Another return from the last JB is James Quinn's sequel Equivalent 2, this time directed by Chantell Walker, the title referring to the artwork Equivalent VIII by Carl Andre, one of those pieces that the tabloids like to trash as it is just a carefully arranged pile of bricks. In the last episode, Pickering (James Quinn) and Shirley (Meriel Schofield) had just got away with robbing the Tate Modern, but the Andre piece, which Pickering doesn't understand, is special to Shirley and she wants it for herself. Pickering is actually a police officer and Shirley a vicar, and when he drops her 'pile of bricks' off in the vestry when she is about to conduct a christening, the verger Gina (Katy Oliver) starts to ask questions. Once again, this is a tight and funny script with some superb comic performances and a cliffhanger ending—which suggests this may be a trilogy.

For the finale, director Roger Haines, who counts some spectacular Christmas shows amongst his many achievements on the cramped Library Theatre stage in the past, brings his considerable skill and experience to bear in mounting a mini-opera with a cast of 8 on the tiny platform of 53two. With a script by Peter Kerry and music by Louis Ashton-Butler, Corruption may have a melodramatic and rather contorted plot, but the same could be said about many operas. The chorus are billed as the Fates (Amy Webber, Amy Forrest, Jordan Liam Sim and Matthew Heywood) but rather than Ancient Greece we are in Victorian England, where these Fates call out the "extra, extra" headlines of the daily news. Maid Maxine (Katie Marie Carter) and butler Jennings (Sean Chriscole) have a dastardly plot to get rid of their master and mistress and to sell a concocted tale of the incident to the gutter press, represented by Hardcastle (Jack Wagman) and Beamish (Daniel Maley), but there are several unlikely twists and double-crosses along the way.

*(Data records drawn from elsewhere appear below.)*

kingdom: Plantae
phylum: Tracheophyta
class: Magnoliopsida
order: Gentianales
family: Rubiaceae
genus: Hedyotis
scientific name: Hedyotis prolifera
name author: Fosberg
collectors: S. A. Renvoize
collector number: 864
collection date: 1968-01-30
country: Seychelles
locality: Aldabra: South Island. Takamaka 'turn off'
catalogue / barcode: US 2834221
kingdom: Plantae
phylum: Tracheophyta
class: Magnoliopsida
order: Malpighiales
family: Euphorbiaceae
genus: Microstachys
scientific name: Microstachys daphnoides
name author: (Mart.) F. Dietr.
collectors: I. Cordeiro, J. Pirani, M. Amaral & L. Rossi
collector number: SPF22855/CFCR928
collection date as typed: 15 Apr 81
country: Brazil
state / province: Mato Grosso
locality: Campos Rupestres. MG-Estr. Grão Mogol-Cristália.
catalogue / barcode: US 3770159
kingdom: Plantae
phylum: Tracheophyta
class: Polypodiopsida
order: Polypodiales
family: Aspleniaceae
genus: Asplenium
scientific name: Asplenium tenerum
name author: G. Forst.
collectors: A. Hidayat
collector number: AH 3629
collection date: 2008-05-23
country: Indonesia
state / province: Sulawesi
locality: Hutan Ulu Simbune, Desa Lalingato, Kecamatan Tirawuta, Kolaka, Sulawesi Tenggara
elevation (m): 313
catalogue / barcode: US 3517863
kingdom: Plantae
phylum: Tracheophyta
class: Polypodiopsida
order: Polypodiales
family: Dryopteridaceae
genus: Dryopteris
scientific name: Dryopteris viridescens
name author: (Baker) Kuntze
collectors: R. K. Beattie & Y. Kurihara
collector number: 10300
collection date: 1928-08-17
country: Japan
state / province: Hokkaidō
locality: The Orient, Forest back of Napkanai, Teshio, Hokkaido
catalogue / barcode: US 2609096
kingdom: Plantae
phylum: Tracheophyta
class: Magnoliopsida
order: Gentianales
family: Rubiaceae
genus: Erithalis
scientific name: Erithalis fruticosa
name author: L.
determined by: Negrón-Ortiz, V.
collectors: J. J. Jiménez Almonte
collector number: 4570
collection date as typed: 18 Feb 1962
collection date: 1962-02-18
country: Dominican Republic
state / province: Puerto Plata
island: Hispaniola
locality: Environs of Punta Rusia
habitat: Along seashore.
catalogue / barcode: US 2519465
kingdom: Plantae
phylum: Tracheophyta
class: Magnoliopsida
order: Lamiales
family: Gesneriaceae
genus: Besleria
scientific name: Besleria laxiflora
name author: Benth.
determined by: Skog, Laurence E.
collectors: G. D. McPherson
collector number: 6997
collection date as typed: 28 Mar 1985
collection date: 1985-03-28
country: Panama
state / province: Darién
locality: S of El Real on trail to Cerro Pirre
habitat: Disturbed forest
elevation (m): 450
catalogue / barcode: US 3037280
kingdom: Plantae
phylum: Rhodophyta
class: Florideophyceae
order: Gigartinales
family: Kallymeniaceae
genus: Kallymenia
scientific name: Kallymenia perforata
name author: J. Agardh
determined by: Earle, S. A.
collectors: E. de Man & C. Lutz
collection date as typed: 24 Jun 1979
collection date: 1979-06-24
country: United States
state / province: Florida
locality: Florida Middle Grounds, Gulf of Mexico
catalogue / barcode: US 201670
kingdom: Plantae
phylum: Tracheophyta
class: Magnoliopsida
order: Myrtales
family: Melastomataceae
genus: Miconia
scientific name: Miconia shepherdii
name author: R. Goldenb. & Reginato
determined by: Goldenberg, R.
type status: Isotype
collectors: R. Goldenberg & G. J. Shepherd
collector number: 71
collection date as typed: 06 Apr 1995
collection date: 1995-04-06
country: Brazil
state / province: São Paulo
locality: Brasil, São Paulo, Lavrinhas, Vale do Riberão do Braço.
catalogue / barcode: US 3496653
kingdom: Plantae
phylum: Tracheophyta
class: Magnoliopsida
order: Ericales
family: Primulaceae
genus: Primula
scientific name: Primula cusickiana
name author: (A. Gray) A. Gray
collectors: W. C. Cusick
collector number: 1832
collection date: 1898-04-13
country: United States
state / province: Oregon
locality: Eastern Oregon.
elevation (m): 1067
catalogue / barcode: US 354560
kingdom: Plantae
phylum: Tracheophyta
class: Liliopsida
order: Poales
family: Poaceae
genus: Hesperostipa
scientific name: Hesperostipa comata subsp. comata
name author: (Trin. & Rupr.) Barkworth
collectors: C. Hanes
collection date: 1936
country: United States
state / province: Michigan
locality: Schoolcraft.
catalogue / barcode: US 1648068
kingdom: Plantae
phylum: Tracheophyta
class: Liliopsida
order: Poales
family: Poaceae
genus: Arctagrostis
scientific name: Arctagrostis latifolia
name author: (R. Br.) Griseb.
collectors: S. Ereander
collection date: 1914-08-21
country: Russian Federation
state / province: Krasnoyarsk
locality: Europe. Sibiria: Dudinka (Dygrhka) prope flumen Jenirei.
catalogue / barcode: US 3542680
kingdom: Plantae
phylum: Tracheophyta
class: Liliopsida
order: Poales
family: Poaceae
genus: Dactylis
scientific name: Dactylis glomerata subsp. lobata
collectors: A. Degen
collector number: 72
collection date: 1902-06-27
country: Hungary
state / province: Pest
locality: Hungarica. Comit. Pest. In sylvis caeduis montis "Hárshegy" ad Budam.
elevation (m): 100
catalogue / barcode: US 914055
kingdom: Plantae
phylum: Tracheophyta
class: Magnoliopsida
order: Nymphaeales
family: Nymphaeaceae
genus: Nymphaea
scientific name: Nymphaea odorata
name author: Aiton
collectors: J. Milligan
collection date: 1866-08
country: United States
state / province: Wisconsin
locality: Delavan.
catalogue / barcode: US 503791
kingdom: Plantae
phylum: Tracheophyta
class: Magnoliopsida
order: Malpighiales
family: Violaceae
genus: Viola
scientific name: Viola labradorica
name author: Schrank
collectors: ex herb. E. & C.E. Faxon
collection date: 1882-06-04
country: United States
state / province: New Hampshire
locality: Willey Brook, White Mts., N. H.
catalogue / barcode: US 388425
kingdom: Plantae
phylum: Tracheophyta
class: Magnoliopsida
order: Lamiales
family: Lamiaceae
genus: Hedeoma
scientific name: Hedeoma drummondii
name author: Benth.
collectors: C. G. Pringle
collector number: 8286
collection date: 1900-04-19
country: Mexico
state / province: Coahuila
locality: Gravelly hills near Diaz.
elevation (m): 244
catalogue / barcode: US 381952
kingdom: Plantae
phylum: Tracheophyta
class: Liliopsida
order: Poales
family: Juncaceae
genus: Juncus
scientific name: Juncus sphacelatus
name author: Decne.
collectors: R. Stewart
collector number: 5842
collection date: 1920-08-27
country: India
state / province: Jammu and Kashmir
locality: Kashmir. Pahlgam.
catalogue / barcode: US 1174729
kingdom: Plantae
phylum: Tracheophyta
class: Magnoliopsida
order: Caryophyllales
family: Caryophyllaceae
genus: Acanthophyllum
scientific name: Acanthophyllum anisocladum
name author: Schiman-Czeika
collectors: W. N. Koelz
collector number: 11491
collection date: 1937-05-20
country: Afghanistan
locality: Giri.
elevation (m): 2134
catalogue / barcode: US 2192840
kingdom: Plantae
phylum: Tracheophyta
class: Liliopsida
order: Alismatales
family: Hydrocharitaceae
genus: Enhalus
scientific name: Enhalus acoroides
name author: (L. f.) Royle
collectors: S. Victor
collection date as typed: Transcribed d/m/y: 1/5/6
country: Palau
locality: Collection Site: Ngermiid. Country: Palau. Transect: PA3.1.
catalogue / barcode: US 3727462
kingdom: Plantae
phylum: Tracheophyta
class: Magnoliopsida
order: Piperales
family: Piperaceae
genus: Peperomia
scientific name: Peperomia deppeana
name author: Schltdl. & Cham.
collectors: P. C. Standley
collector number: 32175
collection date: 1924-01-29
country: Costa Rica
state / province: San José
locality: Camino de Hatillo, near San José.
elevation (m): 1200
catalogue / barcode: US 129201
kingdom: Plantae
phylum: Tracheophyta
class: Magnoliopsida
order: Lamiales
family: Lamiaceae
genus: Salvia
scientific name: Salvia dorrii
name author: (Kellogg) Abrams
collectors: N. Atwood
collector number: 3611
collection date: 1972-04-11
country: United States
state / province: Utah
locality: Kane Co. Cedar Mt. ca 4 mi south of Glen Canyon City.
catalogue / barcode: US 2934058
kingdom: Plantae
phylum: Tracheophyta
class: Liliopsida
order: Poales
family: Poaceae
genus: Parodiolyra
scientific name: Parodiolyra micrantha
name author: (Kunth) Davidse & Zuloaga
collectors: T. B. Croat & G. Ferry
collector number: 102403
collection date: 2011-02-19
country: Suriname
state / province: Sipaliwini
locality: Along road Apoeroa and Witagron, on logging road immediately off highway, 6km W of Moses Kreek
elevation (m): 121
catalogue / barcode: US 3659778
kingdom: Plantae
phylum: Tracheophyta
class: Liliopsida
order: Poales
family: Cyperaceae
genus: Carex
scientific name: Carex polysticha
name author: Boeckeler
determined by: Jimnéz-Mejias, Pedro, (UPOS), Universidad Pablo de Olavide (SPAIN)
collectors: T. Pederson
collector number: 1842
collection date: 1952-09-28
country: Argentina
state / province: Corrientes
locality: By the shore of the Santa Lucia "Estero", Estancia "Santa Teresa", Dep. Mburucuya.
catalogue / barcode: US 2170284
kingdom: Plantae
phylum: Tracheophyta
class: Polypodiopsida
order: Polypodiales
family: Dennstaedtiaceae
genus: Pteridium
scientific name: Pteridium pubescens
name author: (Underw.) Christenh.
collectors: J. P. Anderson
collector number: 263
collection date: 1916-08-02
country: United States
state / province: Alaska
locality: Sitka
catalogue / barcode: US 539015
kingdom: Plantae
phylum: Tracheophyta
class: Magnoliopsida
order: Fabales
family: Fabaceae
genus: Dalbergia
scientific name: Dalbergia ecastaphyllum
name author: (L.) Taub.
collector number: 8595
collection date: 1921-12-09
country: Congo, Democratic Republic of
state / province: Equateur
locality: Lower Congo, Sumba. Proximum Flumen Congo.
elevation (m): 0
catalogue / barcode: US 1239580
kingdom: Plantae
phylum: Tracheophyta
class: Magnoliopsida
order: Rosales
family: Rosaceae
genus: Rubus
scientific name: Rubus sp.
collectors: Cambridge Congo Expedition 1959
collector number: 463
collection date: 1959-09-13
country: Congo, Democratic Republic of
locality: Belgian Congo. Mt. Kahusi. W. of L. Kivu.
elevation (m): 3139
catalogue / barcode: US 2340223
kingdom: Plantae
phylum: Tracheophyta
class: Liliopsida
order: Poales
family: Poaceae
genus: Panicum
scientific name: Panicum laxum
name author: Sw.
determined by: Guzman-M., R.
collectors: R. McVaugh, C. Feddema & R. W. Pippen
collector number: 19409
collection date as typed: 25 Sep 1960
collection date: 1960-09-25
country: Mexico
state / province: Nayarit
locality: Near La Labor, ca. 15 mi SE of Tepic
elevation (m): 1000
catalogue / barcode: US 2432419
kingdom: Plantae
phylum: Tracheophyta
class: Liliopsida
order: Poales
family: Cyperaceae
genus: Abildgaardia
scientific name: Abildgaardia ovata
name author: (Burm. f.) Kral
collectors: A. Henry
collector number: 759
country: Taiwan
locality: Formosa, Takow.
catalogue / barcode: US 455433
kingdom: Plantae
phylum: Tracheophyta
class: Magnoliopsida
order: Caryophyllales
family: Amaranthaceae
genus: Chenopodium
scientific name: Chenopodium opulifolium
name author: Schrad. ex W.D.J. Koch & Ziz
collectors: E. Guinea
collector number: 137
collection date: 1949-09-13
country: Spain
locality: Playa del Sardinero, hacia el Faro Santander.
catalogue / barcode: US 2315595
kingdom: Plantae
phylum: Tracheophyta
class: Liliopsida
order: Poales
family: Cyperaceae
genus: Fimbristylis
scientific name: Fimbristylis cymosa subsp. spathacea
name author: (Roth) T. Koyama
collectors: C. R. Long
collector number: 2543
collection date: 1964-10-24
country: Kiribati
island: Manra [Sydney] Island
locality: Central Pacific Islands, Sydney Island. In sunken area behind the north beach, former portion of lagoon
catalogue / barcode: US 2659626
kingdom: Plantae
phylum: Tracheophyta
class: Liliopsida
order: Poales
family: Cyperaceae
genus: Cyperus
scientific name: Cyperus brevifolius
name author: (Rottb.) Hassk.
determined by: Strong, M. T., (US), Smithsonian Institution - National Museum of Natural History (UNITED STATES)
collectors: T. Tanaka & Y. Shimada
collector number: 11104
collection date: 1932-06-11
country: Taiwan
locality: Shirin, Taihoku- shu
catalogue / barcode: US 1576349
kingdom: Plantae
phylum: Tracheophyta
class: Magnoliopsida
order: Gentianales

This final piece isn't the sort of script you can dash off between writing episodes of Emmerdale and the music is far from simple with harmonies as complex as Sondheim at his most obtuse. It also has a full production team—with musical director Andy Daves and assistant director Jonny Cordingley—as well as an extremely good cast to create a very polished, not to mention brilliantly entertaining, performance.

While this looked like a fairly average JB by the interval, the second half raised the bar considerably; this selection is easily worth £9 of anyone's money.